Figure 7.

Maintained nuclear expression of Vax2 blocks retinal development. Chick optic vesicles (E1.5; HH stage 11–12) were unilaterally electroporated (arrow; right side of the figure) with RCAS–IRES-EGFP (A), RCAS–Vax2–IRES-EGFP (D), RCAS– Vax2(S170A)–IRES-EGFP (G), or RCAS–Vax2(S170D)–IRES-EGFP (J). We injected a total of 20 ng of DNA per embryo (A–G)—except for the phospho-mimicking S170D construct (H–J), where we introduced 10-fold higher levels of DNA per embryo.

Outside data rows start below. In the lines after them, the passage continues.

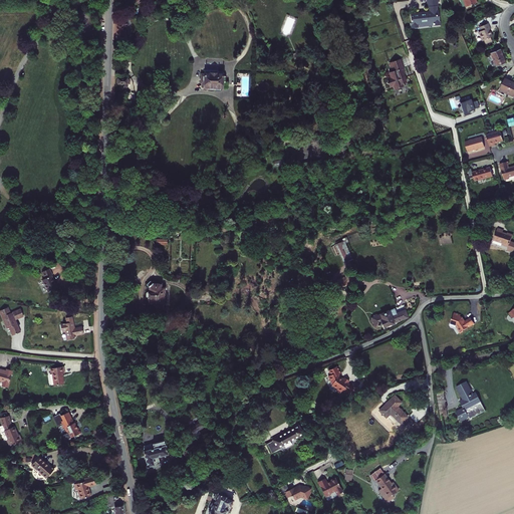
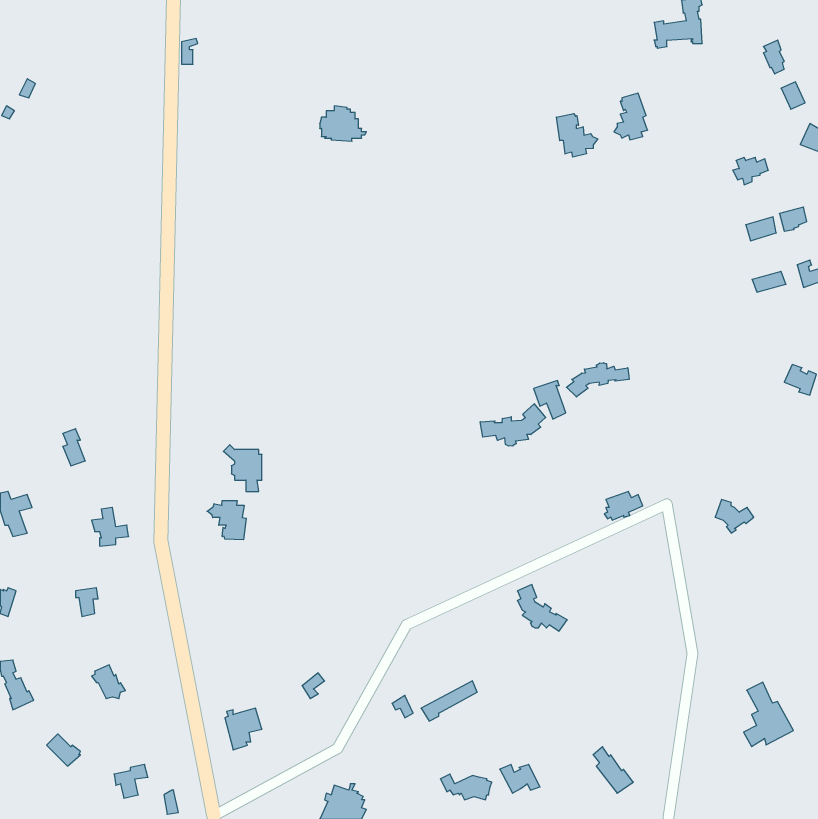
building: none -> [556,114,598,157]
building: none -> [566,363,629,397]
building: none -> [480,404,546,446]
building: none -> [207,501,246,540]
building: [455,381,486,422] -> [744,682,793,747]
building: [376,395,406,424] -> none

Images are frontal (A,C,F,I) and lateral (B,D,E,G,H,J) views of electroporated embryos at E7.5. D, G, and J are the electroporated sides of each embryo, and B, E, and H are the control sides. (The expression of the electroporated Vax2 genes is confirmed in Supplementary Fig. S5). (K,L) E7.5 control (K) and Vax2 S170A electroporated (L) eyes, corresponding to those in E and G, respectively, were cryosectioned at 16 μm as indicated by the superimposed frames, to generate the sections schematized in M and N. (O,P) These sections were stained with an anti-Pax6 antibody (red) to visualize retinal tissue and RPE (O, control; P, Vax2S170A). (Q,R) Adjacent sections were stained with a Pax2 antibody (green) to visualize optic stalk/nerve tissue. A sharp border between Pax2-positive optic nerve astrocytes and Pax6-positive retinal cells is observed in the control (O,Q), whereas there is only a Pax2-positive optic stalk, and no Pax6-positive retina, which develops from the Vax2S170A-electroporated neuroepithelium (P,R). Bars, 100 μm.